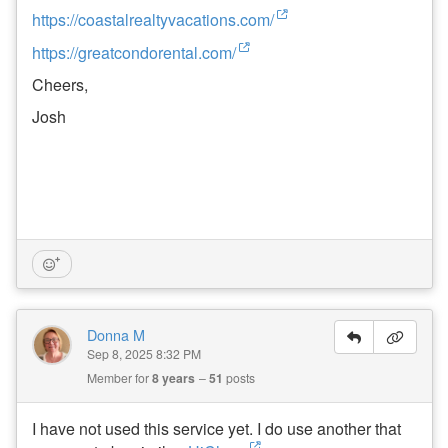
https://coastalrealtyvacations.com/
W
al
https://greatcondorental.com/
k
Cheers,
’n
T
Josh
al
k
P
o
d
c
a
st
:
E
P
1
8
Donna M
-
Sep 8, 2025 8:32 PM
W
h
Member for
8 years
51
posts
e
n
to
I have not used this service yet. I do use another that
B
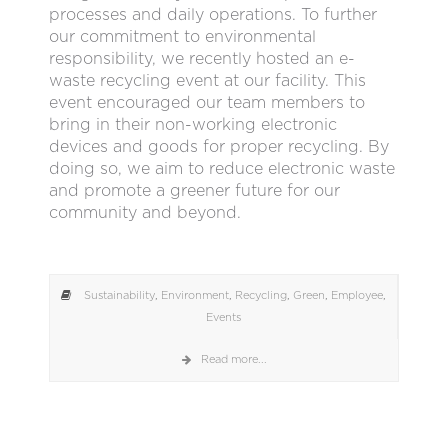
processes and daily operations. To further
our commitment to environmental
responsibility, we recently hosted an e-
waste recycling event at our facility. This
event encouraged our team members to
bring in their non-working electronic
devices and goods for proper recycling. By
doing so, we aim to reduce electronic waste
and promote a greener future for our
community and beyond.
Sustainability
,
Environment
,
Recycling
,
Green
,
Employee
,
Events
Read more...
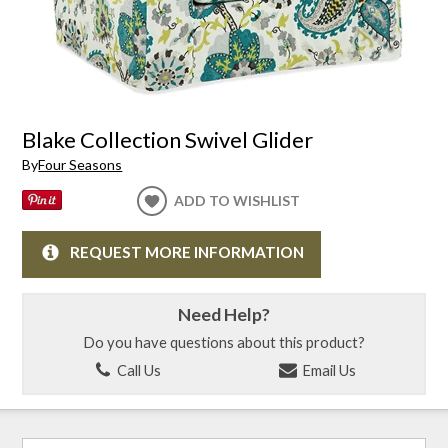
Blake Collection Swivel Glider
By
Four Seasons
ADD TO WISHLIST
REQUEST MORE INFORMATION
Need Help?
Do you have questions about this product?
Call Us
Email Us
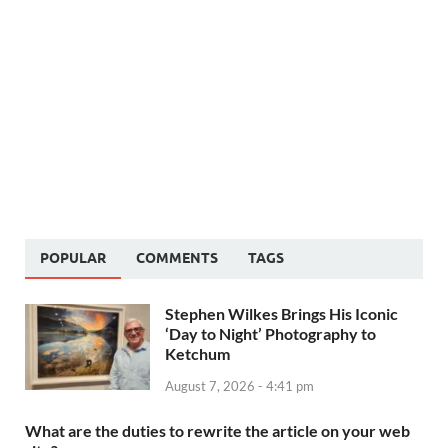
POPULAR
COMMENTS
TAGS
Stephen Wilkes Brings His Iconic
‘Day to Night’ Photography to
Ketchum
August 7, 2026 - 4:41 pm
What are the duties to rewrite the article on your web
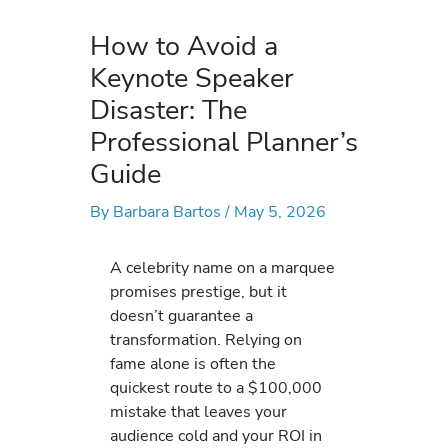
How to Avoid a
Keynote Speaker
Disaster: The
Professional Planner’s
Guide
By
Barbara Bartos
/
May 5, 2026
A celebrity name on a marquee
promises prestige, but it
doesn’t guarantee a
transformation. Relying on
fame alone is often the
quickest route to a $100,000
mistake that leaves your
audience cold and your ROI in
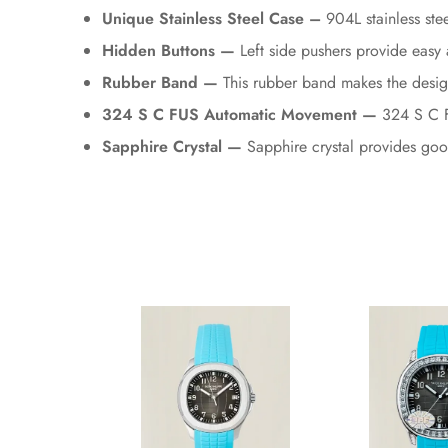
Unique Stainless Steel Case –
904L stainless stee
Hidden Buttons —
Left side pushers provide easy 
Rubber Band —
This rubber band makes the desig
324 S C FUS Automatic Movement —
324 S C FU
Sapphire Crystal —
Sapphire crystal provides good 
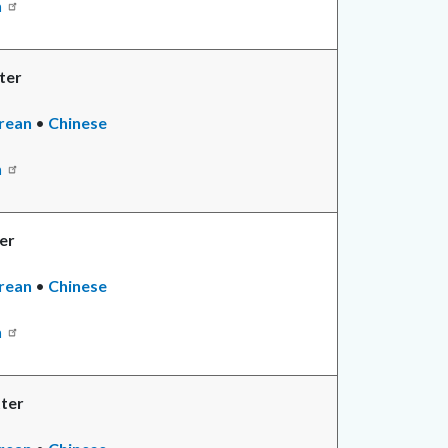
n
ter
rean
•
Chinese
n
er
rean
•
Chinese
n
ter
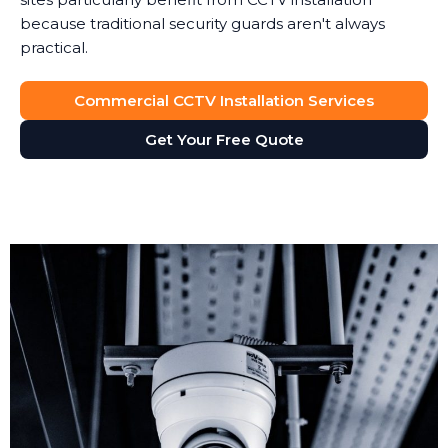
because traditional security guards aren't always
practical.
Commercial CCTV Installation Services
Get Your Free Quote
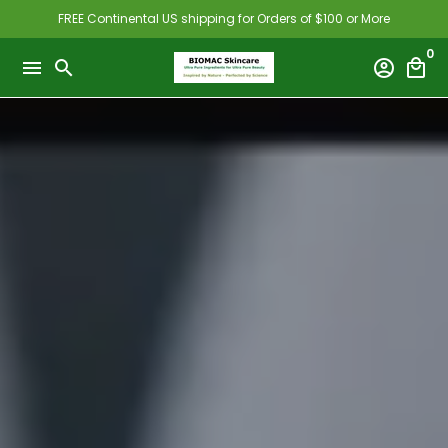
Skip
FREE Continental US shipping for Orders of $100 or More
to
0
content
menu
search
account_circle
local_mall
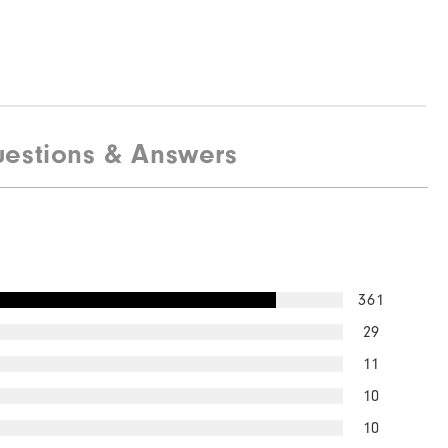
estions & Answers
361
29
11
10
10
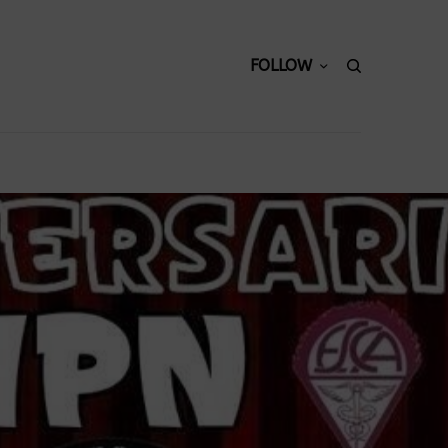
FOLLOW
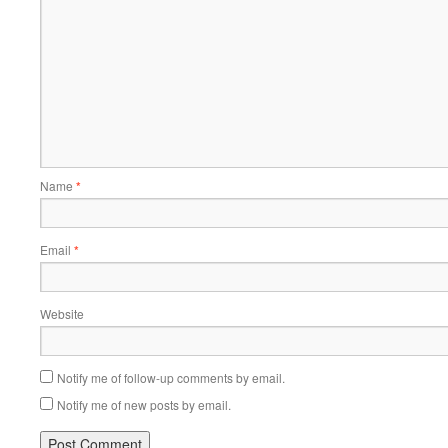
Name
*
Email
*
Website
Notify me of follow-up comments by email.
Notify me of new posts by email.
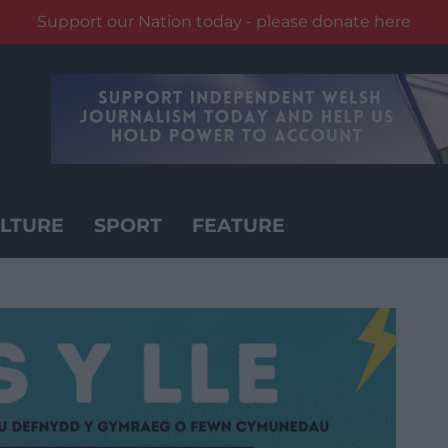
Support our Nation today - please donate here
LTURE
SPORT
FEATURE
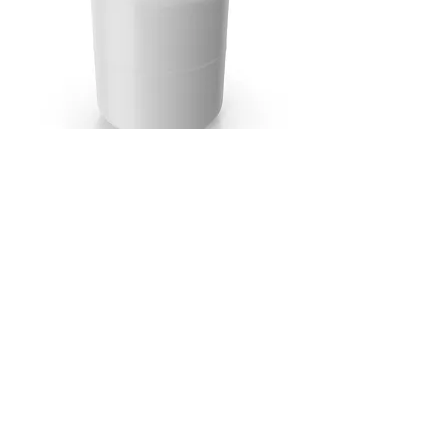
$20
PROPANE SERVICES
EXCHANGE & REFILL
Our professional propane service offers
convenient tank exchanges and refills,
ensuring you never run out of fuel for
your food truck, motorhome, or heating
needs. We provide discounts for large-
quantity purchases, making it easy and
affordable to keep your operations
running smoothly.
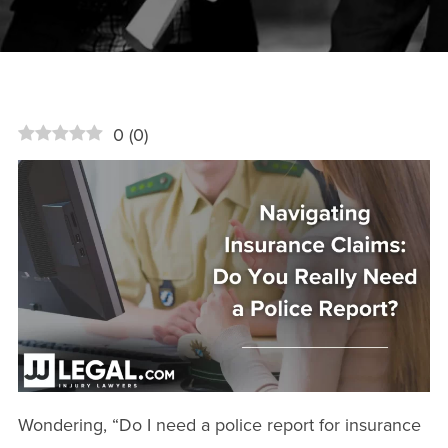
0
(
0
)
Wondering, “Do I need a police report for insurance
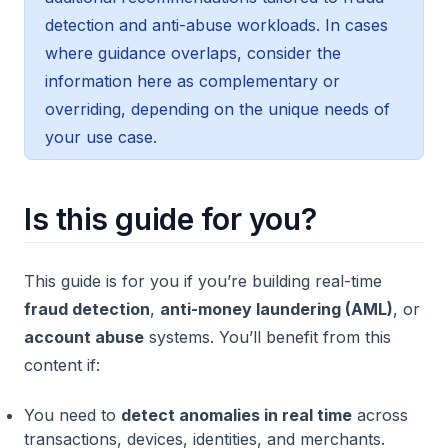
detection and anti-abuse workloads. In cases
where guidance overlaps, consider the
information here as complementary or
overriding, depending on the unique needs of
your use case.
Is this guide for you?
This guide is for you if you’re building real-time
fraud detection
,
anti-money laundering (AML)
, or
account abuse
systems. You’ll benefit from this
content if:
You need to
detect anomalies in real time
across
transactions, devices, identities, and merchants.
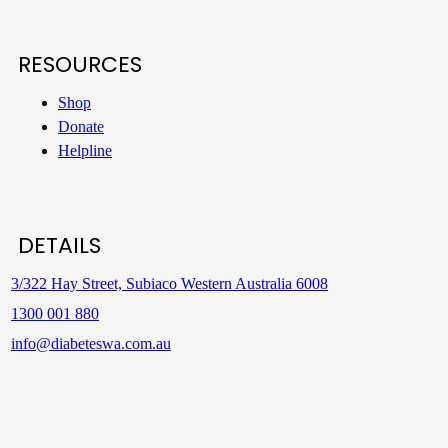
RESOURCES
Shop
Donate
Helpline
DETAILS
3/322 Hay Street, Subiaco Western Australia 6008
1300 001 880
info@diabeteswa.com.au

Work instruction
Copy out every entry above verbatim. Leave each picture out.

Result of this exercise
https://coastalrealtyvacations.com/
W
al
https://greatcondorental.com/
k
Cheers,
’n
T
Josh
al
k
P
o
d
c
a
st
:
E
P
1
8
Donna M
-
Sep 8, 2025 8:32 PM
W
h
Member for
8 years
51
posts
e
n
to
I have not used this service yet. I do use another that
B
processes and daily operations. To further
our commitment to environmental
responsibility, we recently hosted an e-
waste recycling event at our facility. This
event encouraged our team members to
bring in their non-working electronic
devices and goods for proper recycling. By
doing so, we aim to reduce electronic waste
and promote a greener future for our
community and beyond.
Sustainability
,
Environment
,
Recycling
,
Green
,
Employee
,
Events
Read more...
Blake Collection Swivel Glider
By
Four Seasons
ADD TO WISHLIST
REQUEST MORE INFORMATION
Need Help?
Do you have questions about this product?
Call Us
Email Us
POPULAR
COMMENTS
TAGS
Stephen Wilkes Brings His Iconic
‘Day to Night’ Photography to
Ketchum
August 7, 2026 - 4:41 pm
What are the duties to rewrite the article on your web
How to Avoid a
Keynote Speaker
Disaster: The
Professional Planner’s
Guide
By
Barbara Bartos
/
May 5, 2026
A celebrity name on a marquee
promises prestige, but it
doesn’t guarantee a
transformation. Relying on
fame alone is often the
quickest route to a $100,000
mistake that leaves your
audience cold and your ROI in
Unique Stainless Steel Case –
904L stainless stee
Hidden Buttons —
Left side pushers provide easy 
Rubber Band —
This rubber band makes the desig
324 S C FUS Automatic Movement —
324 S C FU
Sapphire Crystal —
Sapphire crystal provides good 
n
ter
rean
•
Chinese
n
er
rean
•
Chinese
n
ter
because traditional security guards aren't always
practical.
Commercial CCTV Installation Services
Get Your Free Quote
Skip
FREE Continental US shipping for Orders of $100 or More
to
0
content
menu
search
account_circle
local_mall
estions & Answers
361
29
11
10
10
FOLLOW
Name
*
Email
*
Website
Notify me of follow-up comments by email.
Notify me of new posts by email.
Support our Nation today - please donate here
LTURE
SPORT
FEATURE
$20
PROPANE SERVICES
EXCHANGE & REFILL
Our professional propane service offers
convenient tank exchanges and refills,
ensuring you never run out of fuel for
your food truck, motorhome, or heating
needs. We provide discounts for large-
quantity purchases, making it easy and
affordable to keep your operations
running smoothly.
0
(
0
)
Wondering, “Do I need a police report for insurance
detection and anti-abuse workloads. In cases
where guidance overlaps, consider the
information here as complementary or
overriding, depending on the unique needs of
your use case.
Is this guide for you?
This guide is for you if you’re building real-time
fraud detection
,
anti-money laundering (AML)
, or
account abuse
systems. You’ll benefit from this
content if:
You need to
detect anomalies in real time
across
transactions, devices, identities, and merchants.
RESOURCES
Shop
Donate
Helpline
DETAILS
3/322 Hay Street, Subiaco Western Australia 6008
1300 001 880
info@diabeteswa.com.au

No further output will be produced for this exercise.